From my own stand-point, it's a pleasure to introduce and talk up acts that I'm truly confident can and rightfully should make an impact anywhere in the world. Everyone on the bill, regardless of style or genre, has a strong set of songs and a powerful live show. It was also a feeling of real vindication seeing the 'British Music Embassy' packed to the gunnels with industry, punters and music fanatics of all shapes and sizes. Once again, it was one of the hottest tickets in town and proof that Scotland's new music stands up next to anyone else's. Well done to all concerned!

It's absurd in many ways to travel halfway across the globe to then point out bands from the UK, but often that's the way it works out at SXSW. This year, the UK acts have definitely stolen the show. If Thee Oh Sees from San Francisco were the best thing I saw in Austin in 2013, then this year I would have to plump for London's Fat White Family in 2014. I know they are the new hype and everyone's talking incessantly about them, but believe me when I say: You will not see a better live band on the planet right now.

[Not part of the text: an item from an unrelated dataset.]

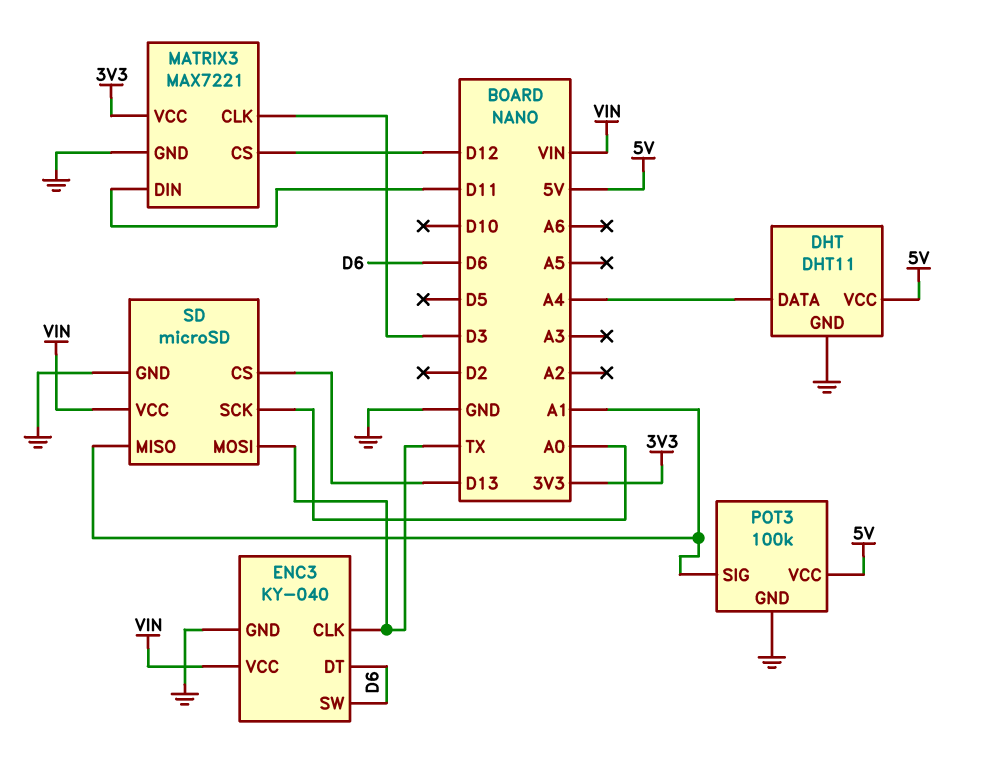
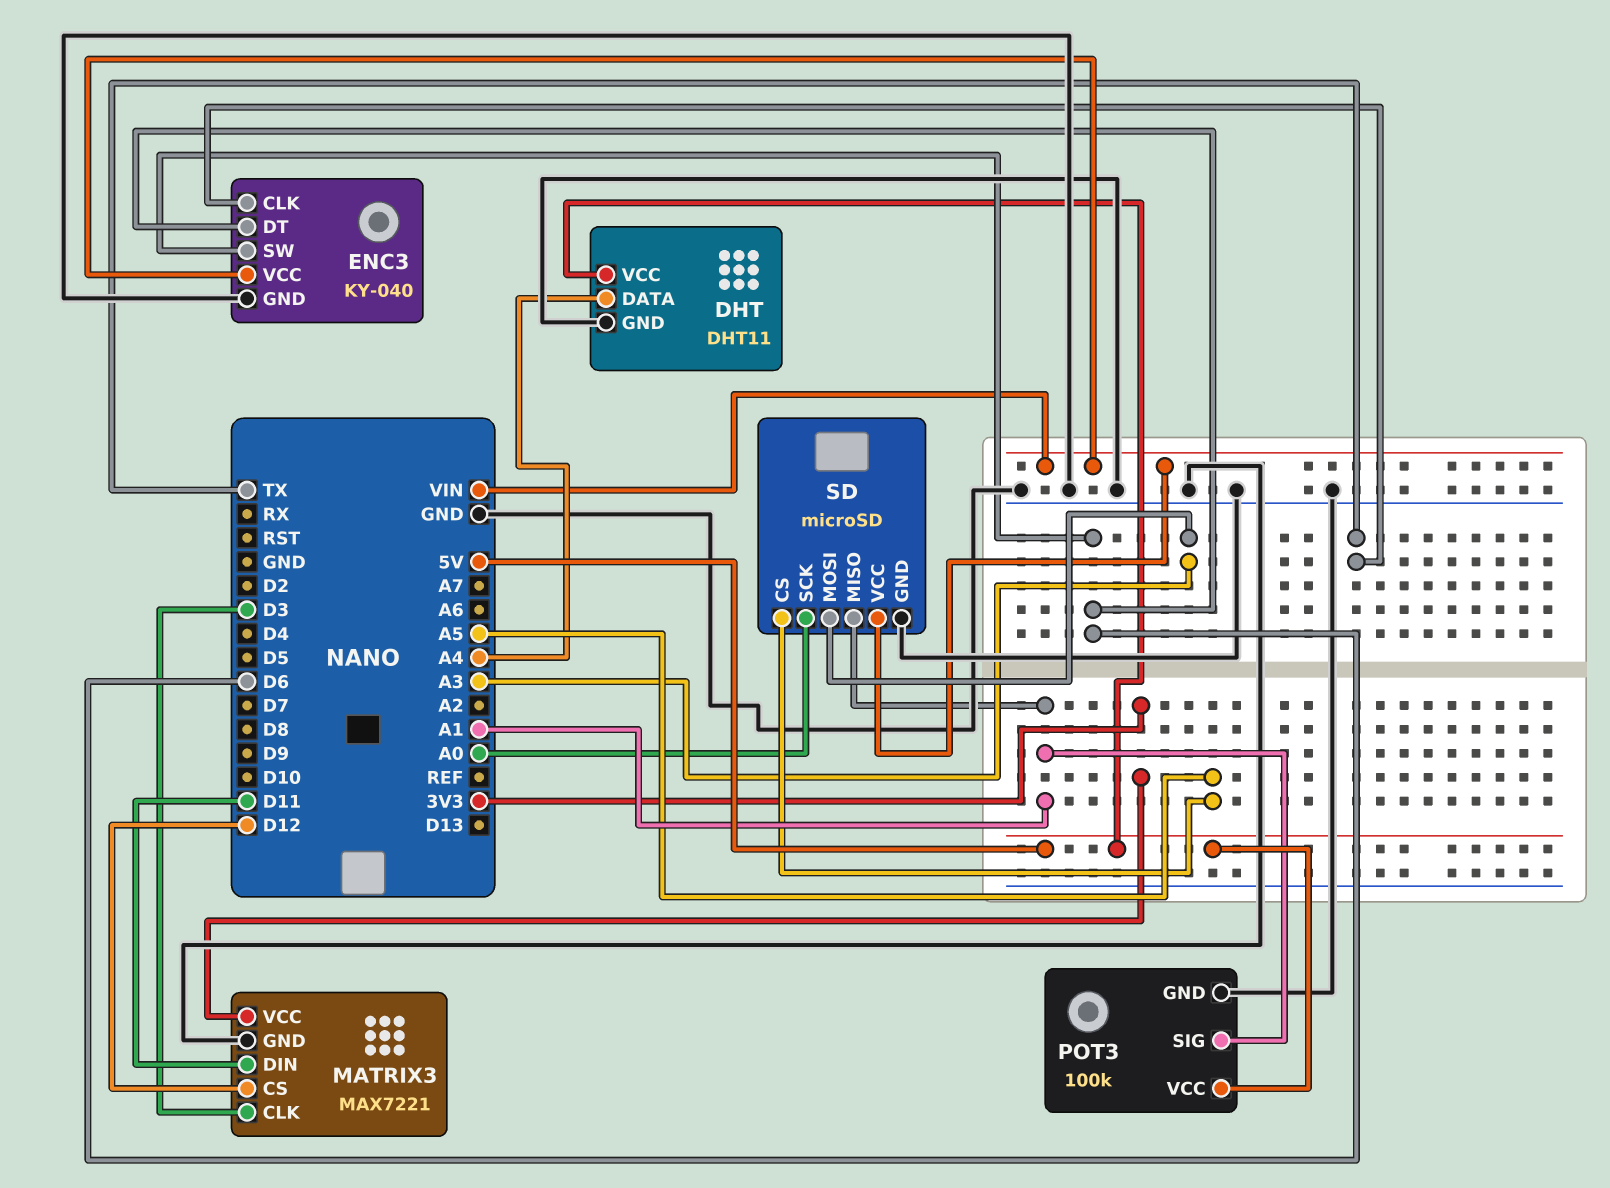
SD pin CS: D13 -> A5
SD pin MOSI: TX -> A3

Looking like they'd all just staggered out of a squat and were more than capable of instigating a riot, they owned the British Music Embassy for their allotted 40 minute set. I could not take my eyes off frontman Lias Saoudi. If you're of the school that believes rock'n'roll should be visceral, dangerous and potentially confrontational, much as I am, then this is your new favourite band. Saoudi channels Johnny Rotten, Iggy Pop and Birthday Party-era Nick Cave whilst the rowdy, ramshackle crowd behind him sound like an unhinged, groove-laden, organ-fuelled version of The Fall. This is a very good thing indeed, in case you're wondering. For the first time in an age, I witnessed a group that simultaneously excites and terrifies its own audience. Not only were they my pick of Saturday at the festival, in amongst a vast array of other excellent performances, they were hands-down the best band of the festival.